夕刻が近づきアレックス、ジャレッド、ピックルらの幼いころからともにサーフシーンを盛り上げてきた友人たちに混じりハリソン、マイキーらのコンテスト出場者、イベントでビアリッツを訪れていた次世代を代表するショートボーダーのジョン・ジョン・フローレンスら錚々たる顔ぶれも集まってきた。そして陽が沈み上映会が始まるころには大御所ジョエルが登場し盛り上がりは最高潮に達した。

数年前からことあるごとに「カリフォルニアのサーファーには未来がない」と口にしていた。それはサーフィンの歴史に目を向けず物まねか思いつきの奇抜なデザインのボードで人目を引くことだけの若いシェーパーたちに対して主に向けられていた。また友達よりも彼女や家族を優先することへの反発は彼の複雑な家庭環境に原因があったのかもしれない。とにかく彼は新天地を求めていた。

3年前、ロビーは「FREAK WAIVE TOUR]を立ち上げ、冬のカリフォルニアからハワイ、日本、オーストラリアを周った。その夏の終わりにはイタリア、フランスを周り現地でサーフボードを作った。
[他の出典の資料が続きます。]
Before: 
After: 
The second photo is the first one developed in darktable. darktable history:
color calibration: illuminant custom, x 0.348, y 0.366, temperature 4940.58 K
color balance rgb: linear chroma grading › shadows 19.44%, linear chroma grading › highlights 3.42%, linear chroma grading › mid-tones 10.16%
その頃、ヨーロッパではサーフィンといえばショートボードがメインで特にシングルフィンロングボードは発展途上のさらに前の段階に過ぎなかったが、時を同じくしてスペイン、フランス、イタリアではシングルフィンロングボードのイベントが開催され始めオールドスクールが注目を浴びつつあった。地元の食事やお酒とともに、未開の波が無数に点在するアフリカへのアクセスが容易なことにロビーは惹きつけられた。そしてシングルフィンロングボードのヨーロッパでの将来性を確信し、翌年には観光ビザで滞在できる最長期間の3か月を2回にわたって過ごした。年末には世界中から集められたカメラマンを伴いダイナミックエンデバー「SURFAR」が敢行され、未開のウェスタンサハラで新しい人生の扉を開けた。
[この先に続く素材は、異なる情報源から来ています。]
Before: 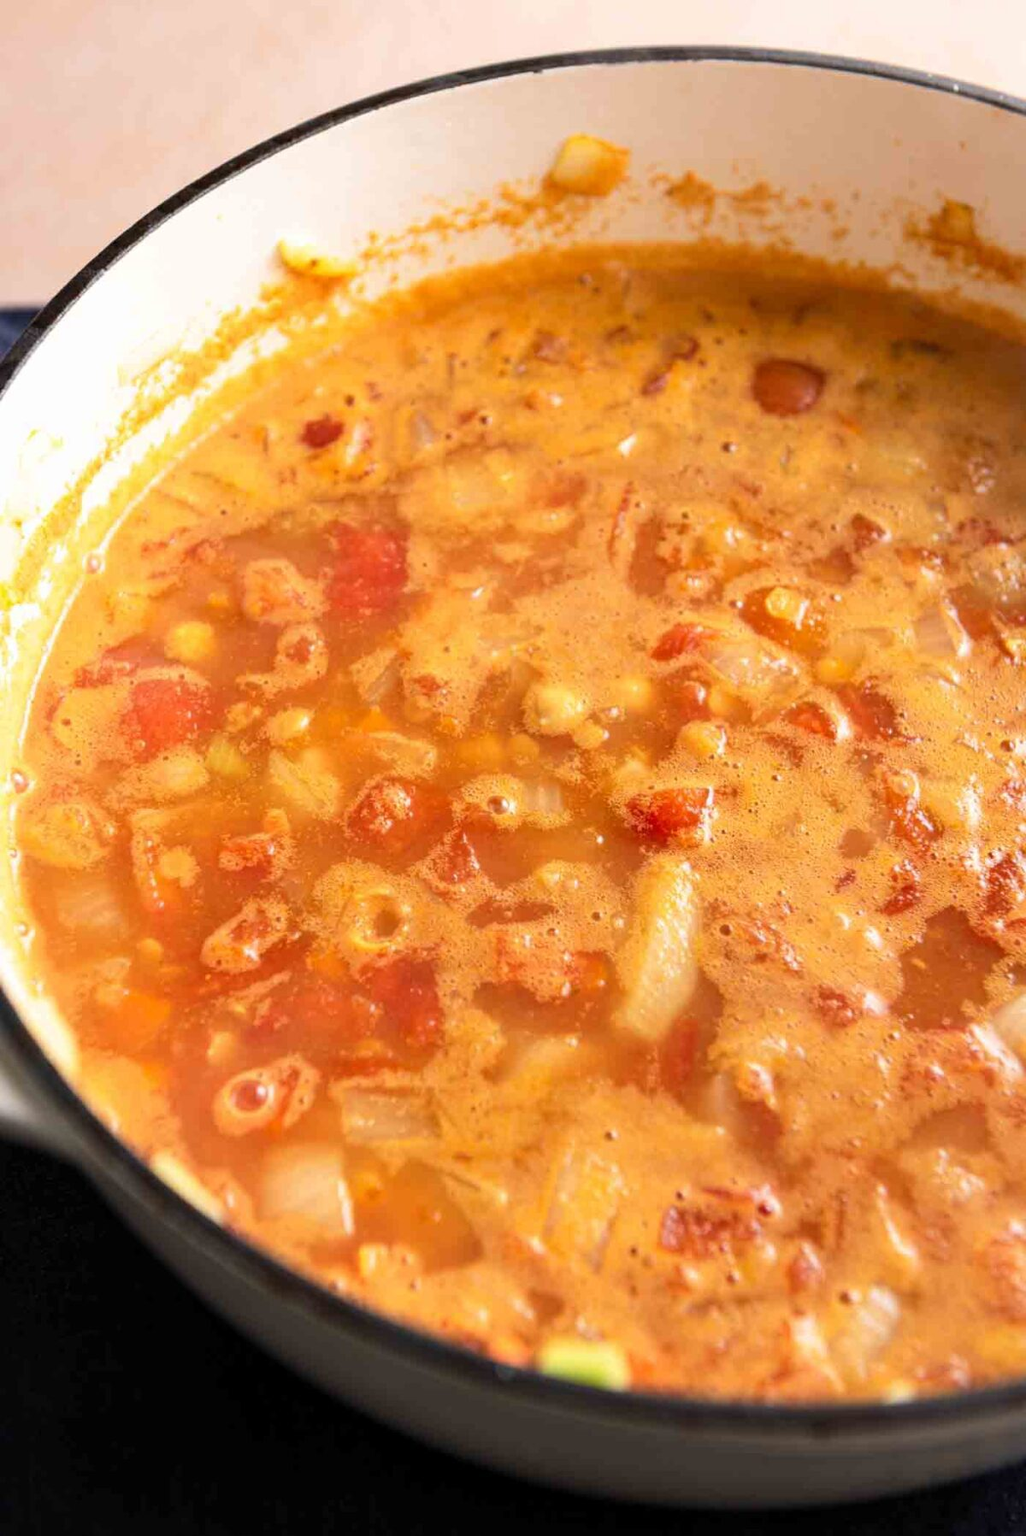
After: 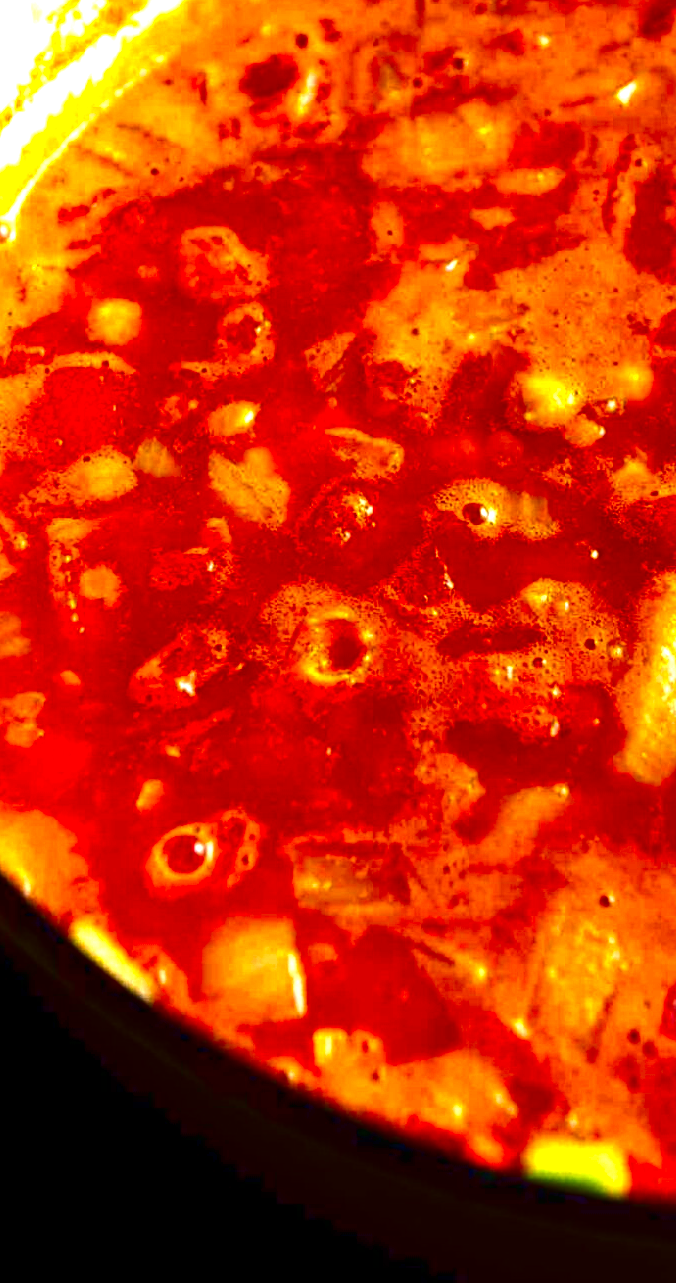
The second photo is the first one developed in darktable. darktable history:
crop: left 8.966%, top 23.852%, right 34.699%, bottom 4.703%
contrast brightness saturation: brightness -1, saturation 1
exposure: black level correction 0.001, exposure 0.5 EV, compensate exposure bias true, compensate highlight preservation false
その旅ではそれまでのロビーの最大の理解者であり、親友として10年以上苦労を共にしてきたクリスを失うことになってしまった。「ここに残って誰も乗ったことがない最高の波をあてよう」と最果てのキャンプ地で意気込むロビーに対し、新しくできた彼女や両親とクリスマスを過ごしたいとクリスは言ってしまった。家庭に恵まれずに育ったロビーが一番嫌悪しているカリフォルニア的な言い訳にロビーは憤り、その旅が終わっても彼らの関係が修復されることはなかった。代わりに登場したのはギュエム。2年前、ロビーがビアリッツの南部にあるギタリーを訪れ一人でサーフィンをしていた時に初めて声をかけたフランス人だ。「もしかしてロビー・キーガル?」「そうだよ」「信じられない。ここでサーフィンしているなんて。一緒にサーフィンしていい?」「もちろん、ここは君の地元だろ」「ずっとあなたのファンだったからすごくうれしい。ここにはいつまで?」「来週にはもう帰らなきゃいけないんだ」「カリフォルニアに行くのは僕の夢なんだ」「じゃあ来週、俺と一緒にカリフォルニアに行かないか?俺のファクトリーに泊まればいいさ。」9月29日にお披露目をしたその手作りのファクトリーこそロビーとギュエムの新しい城だ。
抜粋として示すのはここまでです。